Launched by Minister-President of Flanders (Belgium), Kris Peeters on Friday, 28th September, the Treehouse is the result of a joint vision and partnership between Sappi Fine Paper Europe, ANB (the Agency for Nature and Forests), the Belgian Municipality of Hechtel-Eksel, and communication agency Proximity BBDO. Put simply, the Treehouse is a platform, both physical and virtual, for like-minded individuals and companies to come together to find ways to embrace sustainability in their daily activities. Sustainability is at the heart of everything Sappi does, and this new space in the tree tops, designed structurally in the form of an open book, provides the blank canvas, and the environmental inspiration to drive, and share, sustainable thinking.

Located in Bosland, the largest forest in Flanders, the Treehouse was designed by German architect Andreas Wenning. It is made from wood and metal, and is in effect, a meeting room in the trees. Once the idea for the Treehouse concept was born, Sappi made it its business to find partners to make the project real. With sustainability firmly embedded as a company policy, a strong desire to share their experience with others, and to encourage further thinking on the topic made the commitment to bringing the Treehouse concept to life a natural next step. During the launch, Eric Van den Bruel, Product Development and Marketing Director for Sappi said, “As a pulp and paper producer, it is important for Sappi that there is a sustainable way to manage our forests. We devote a lot of our energy to sustainability, and are delighted to have the Treehouse as a new and inspiring platform where we can continue to learn from others and share our experience in this area.”
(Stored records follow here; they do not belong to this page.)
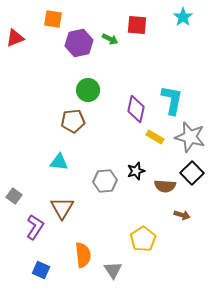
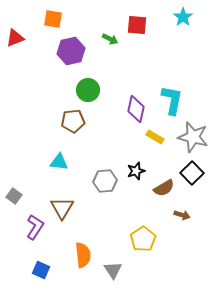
purple hexagon: moved 8 px left, 8 px down
gray star: moved 3 px right
brown semicircle: moved 1 px left, 2 px down; rotated 35 degrees counterclockwise
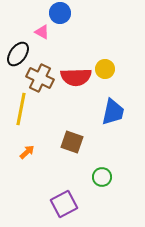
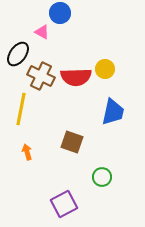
brown cross: moved 1 px right, 2 px up
orange arrow: rotated 63 degrees counterclockwise
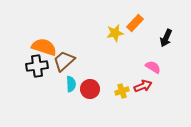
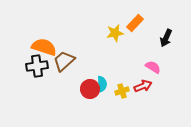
cyan semicircle: moved 31 px right
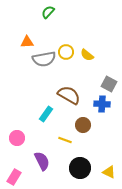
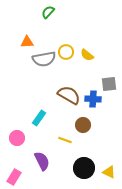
gray square: rotated 35 degrees counterclockwise
blue cross: moved 9 px left, 5 px up
cyan rectangle: moved 7 px left, 4 px down
black circle: moved 4 px right
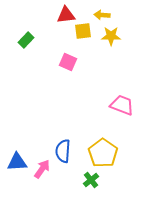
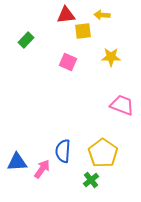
yellow star: moved 21 px down
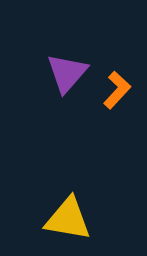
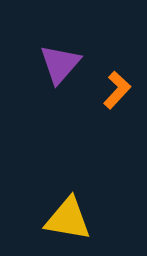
purple triangle: moved 7 px left, 9 px up
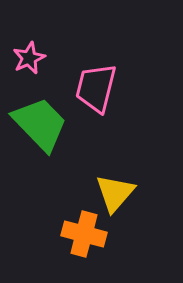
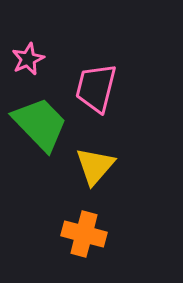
pink star: moved 1 px left, 1 px down
yellow triangle: moved 20 px left, 27 px up
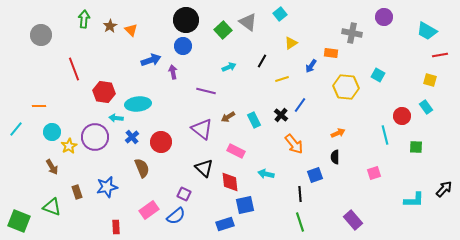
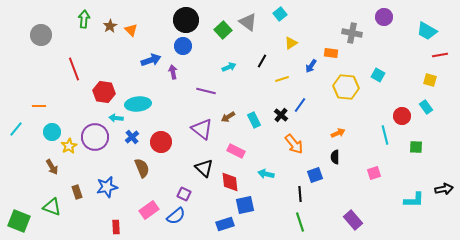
black arrow at (444, 189): rotated 36 degrees clockwise
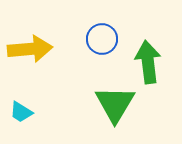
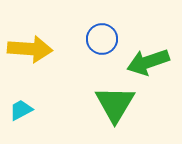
yellow arrow: rotated 9 degrees clockwise
green arrow: rotated 102 degrees counterclockwise
cyan trapezoid: moved 2 px up; rotated 120 degrees clockwise
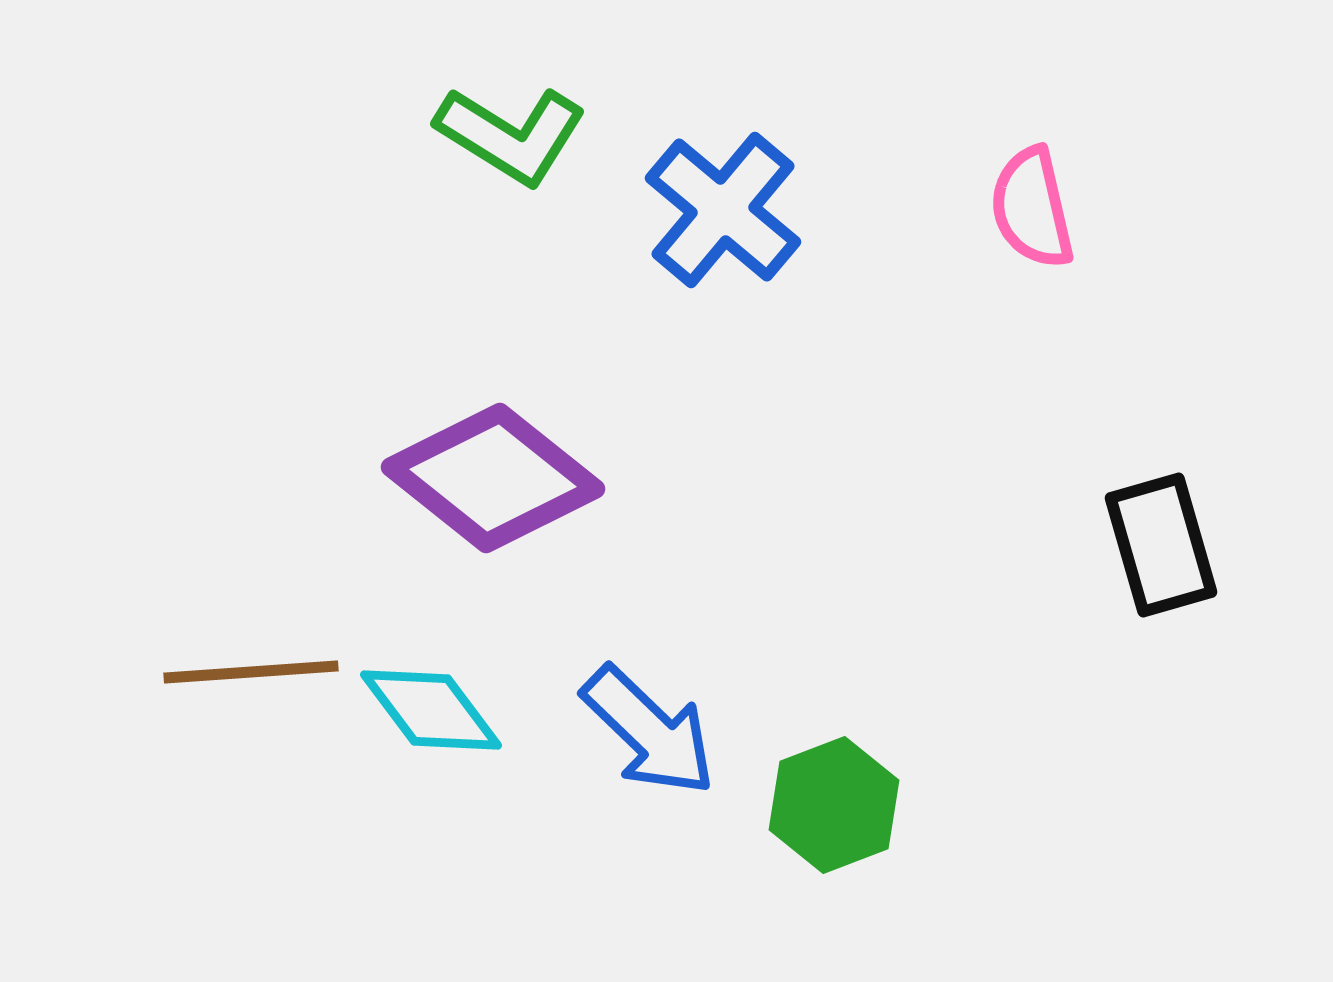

Open-minded companies from different sectors can meet at the Treehouse to brainstorm, generate ideas, and put them into action. In order to do so, participants must adhere to some basic principles designed to maintain the concept. For instance, the Treehouse must be used as a centre of creativity and thinking out of the box; the surrounding environment should be a natural source of inspiration; and most importantly, the results of the experience need to be shared and exchanged with other members of the Treehouse community through the online platform.

In addition to further developing the online platform which has been designed to hold all ideas that are generated from the Treehouse, an Ambassador programme has been put in place which will form the basis of the Treehouse network. Minister Kris Peeters has already been given his Treehouse business card as a first member of this elite group of forward thinkers on sustainability.